Thinking about 9/11 and later. Terrorists fight for many reasons.

Terrorism did not begin with the 9/11 attacks on the World Trade Center.

In that incident, armed men slit the throats of unarmed women, stole their unarmed civilian aircrafts and slammed them into unarmed civilian high-rise buildings, all filled with more unarmed civilians, plus a few security guards, most of them unarmed. While the terrorists also hit the Pentagon, most of those killed were unarmed civilians.

All of this followed the arrival of the terrorists in America using the pretense of doing something useful—learning to safely fly humans and cargo to and from destinations.

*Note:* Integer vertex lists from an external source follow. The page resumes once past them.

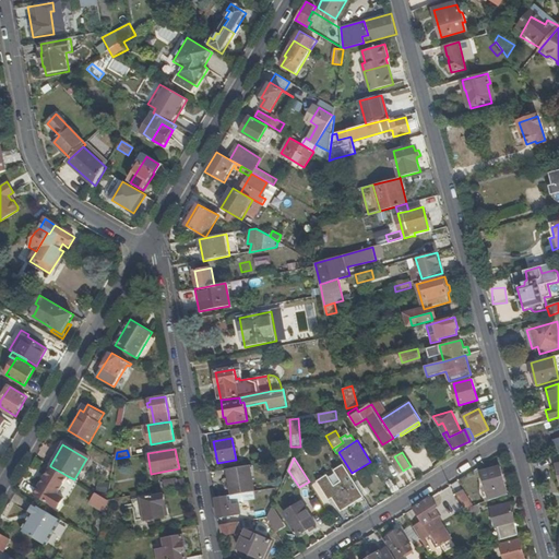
[(232,496),(241,494),(254,491),(250,465),(227,470),(232,496)]
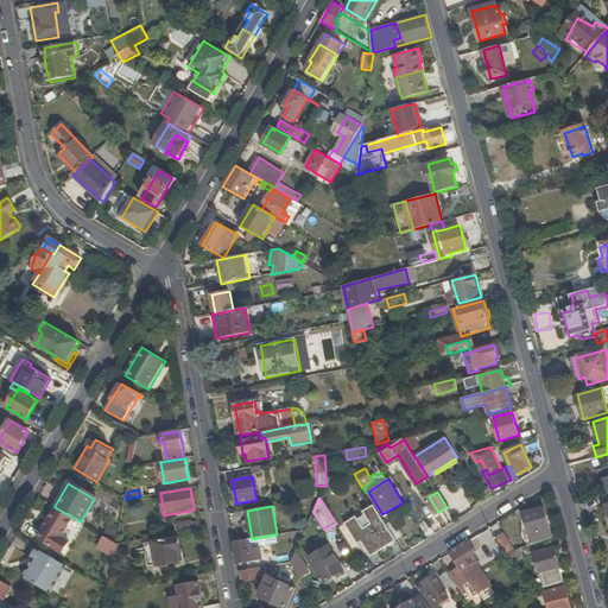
[(74,518),(55,507),(37,537),(63,552),(70,540),(63,536),(74,518)]
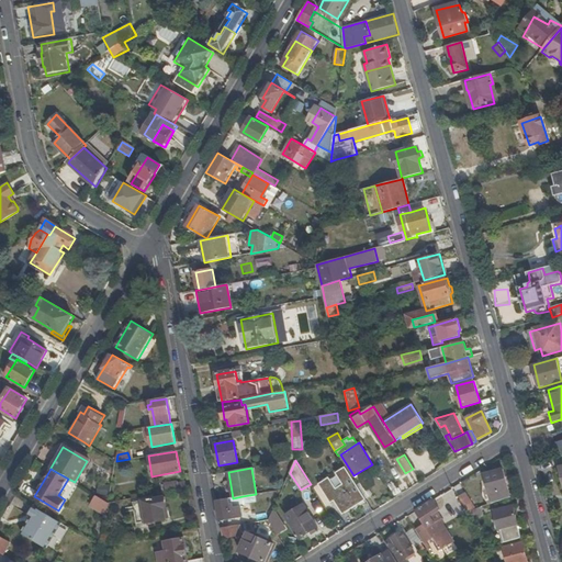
[(492,504),(510,497),(504,469),(484,474),(492,504)]
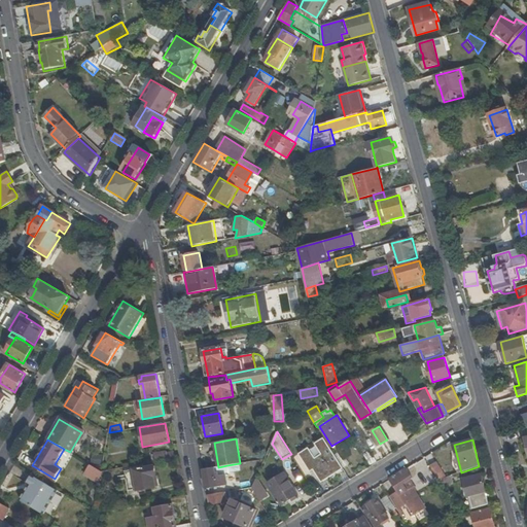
[(297,446),(291,450),(299,461),(305,457),(297,446)]
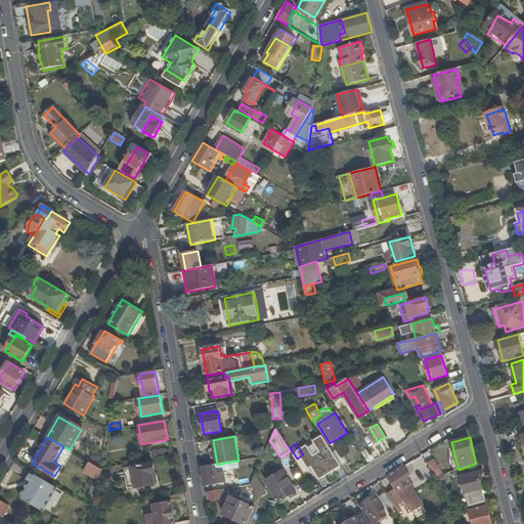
[(340,448),(333,452),(341,466),(348,462),(340,448)]
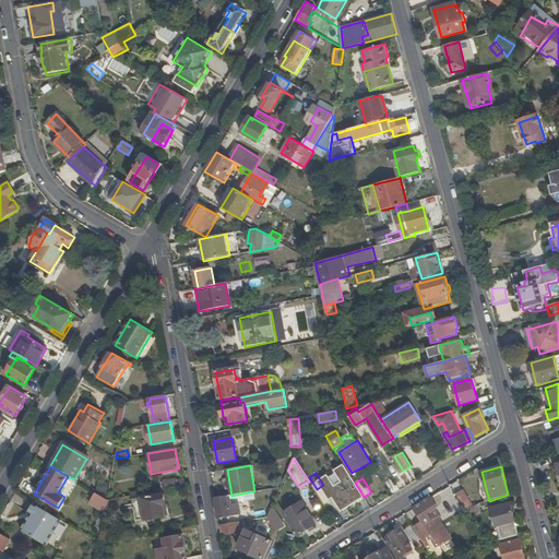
[(164,482),(165,489),(179,487),(178,486),(177,479),(164,482)]
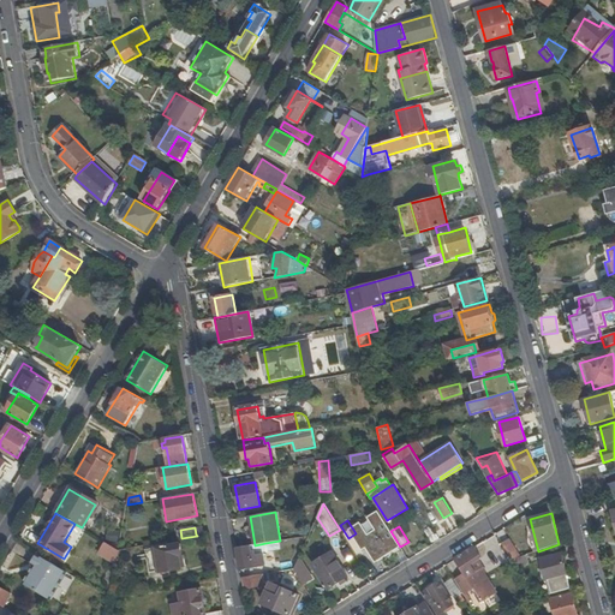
[(107,541),(119,543),(121,531),(109,529),(107,541)]
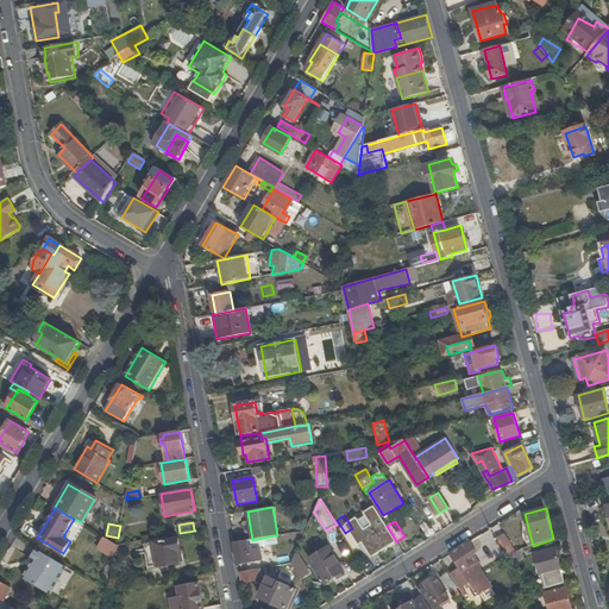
[(381,553),(397,542),(396,541),(387,526),(387,525),(381,528),(376,532),(381,539),(374,542),(381,553)]
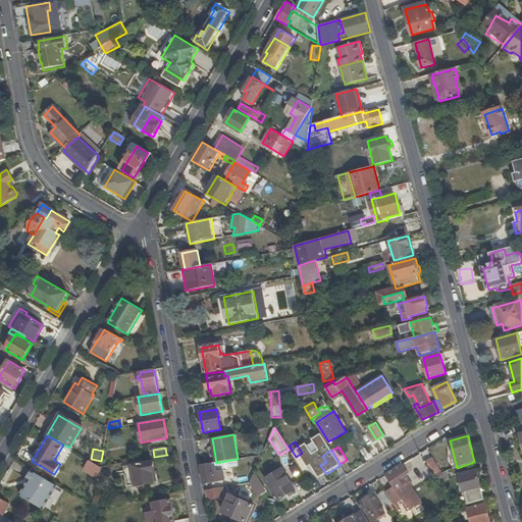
[(432,458),(426,462),(434,475),(441,472),(432,458)]
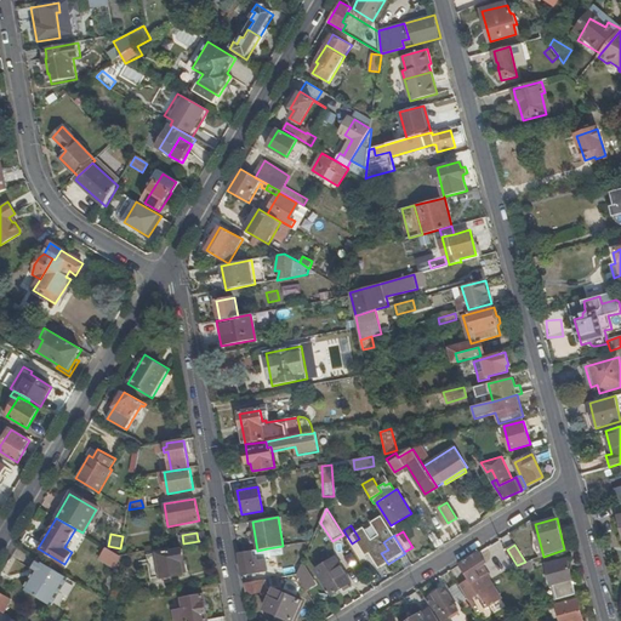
[(107,564),(118,570),(120,556),(107,547),(101,557),(109,562),(107,564)]
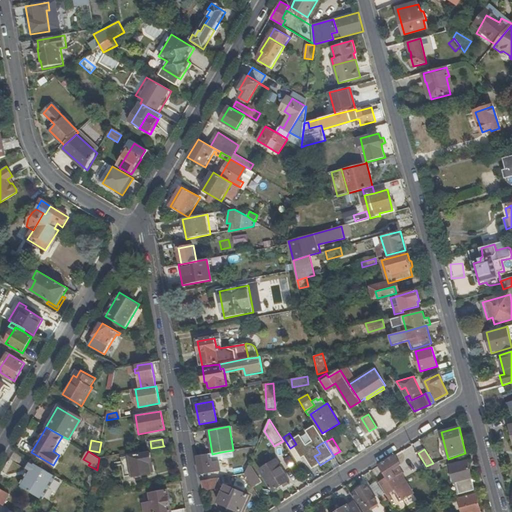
[(131,456),(134,477),(151,473),(150,463),(152,462),(151,452),(131,456)]
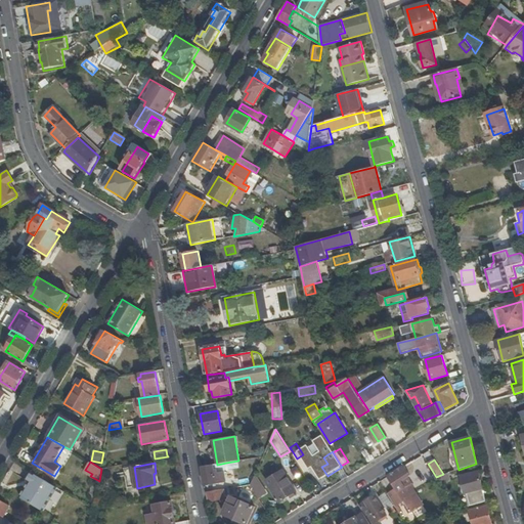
[(202,468),(206,485),(225,482),(223,472),(218,473),(218,472),(227,470),(226,463),(217,465),(202,468)]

When the Trade Center towers fell, supporters of terrorism worldwide celebrated the military achievements of—achievements beginning with lying and ending with the murders of unarmed men, women and children.

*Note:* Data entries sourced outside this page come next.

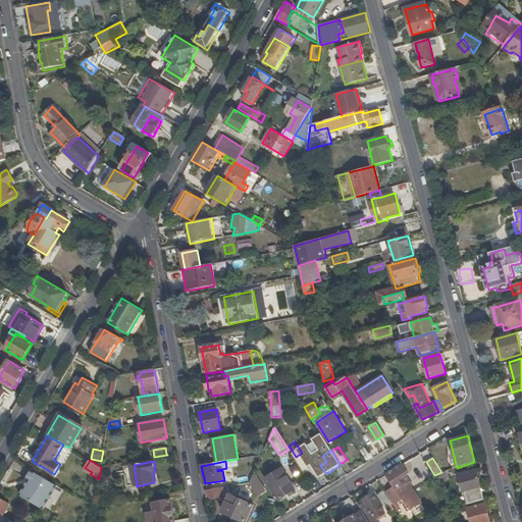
[(403,464),(386,474),(395,487),(386,492),(395,506),(402,499),(409,511),(421,504),(411,487),(413,484),(407,475),(409,474),(403,464)]
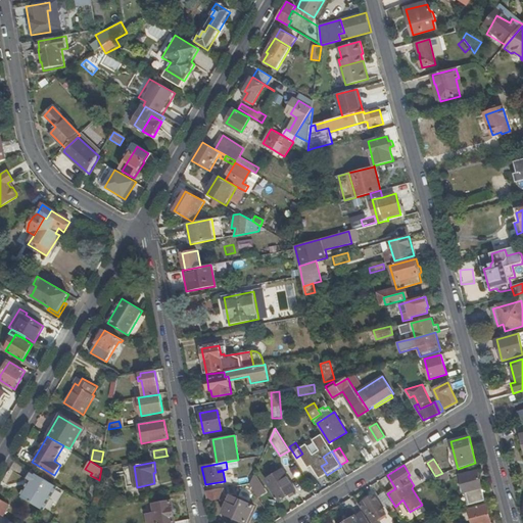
[(132,467),(126,468),(128,484),(134,483),(132,467)]
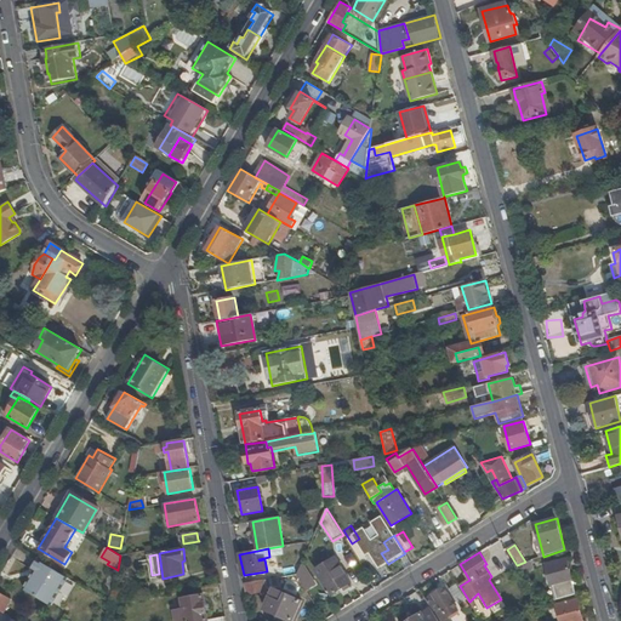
[(335,558),(315,569),(331,596),(351,584),(335,558)]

While terrorists against America obviously hold grievances, they have chosen less than constructive ways to redress their complaints. Plus, they missed their targets by randomly aiming their stolen weapons. In so doing, they anger the American public. Bad idea.

Americans understand freedom. Those with historical context understand our beginnings fighting oppressive authorities. Britain saw itself as constructive, not oppressive. They viewed the rebellious colonials as rebels worthy of hanging. British military leaders viewed as especially obnoxious and unfair the Pennsylvania Long Rifle.

Although some Britons sympathized with the American colonies, others believed the king and his men could treat the colonists as they wished. After all, the king’s army fought to protect British interests and the British way of life. Living in an empire gets somewhat complicated.

Yet, terrorism itself is complex. Some terrorists work only for criminal gain. Some suffer from misguidance and delusion. Others fight for freedom. Many Americans understand the latter. Convince us you want freedom. Do something constructive to earn it. We may be able to help. With a few exceptions, America is not a colonial power. We prefer freedom and international commerce to war and oppression.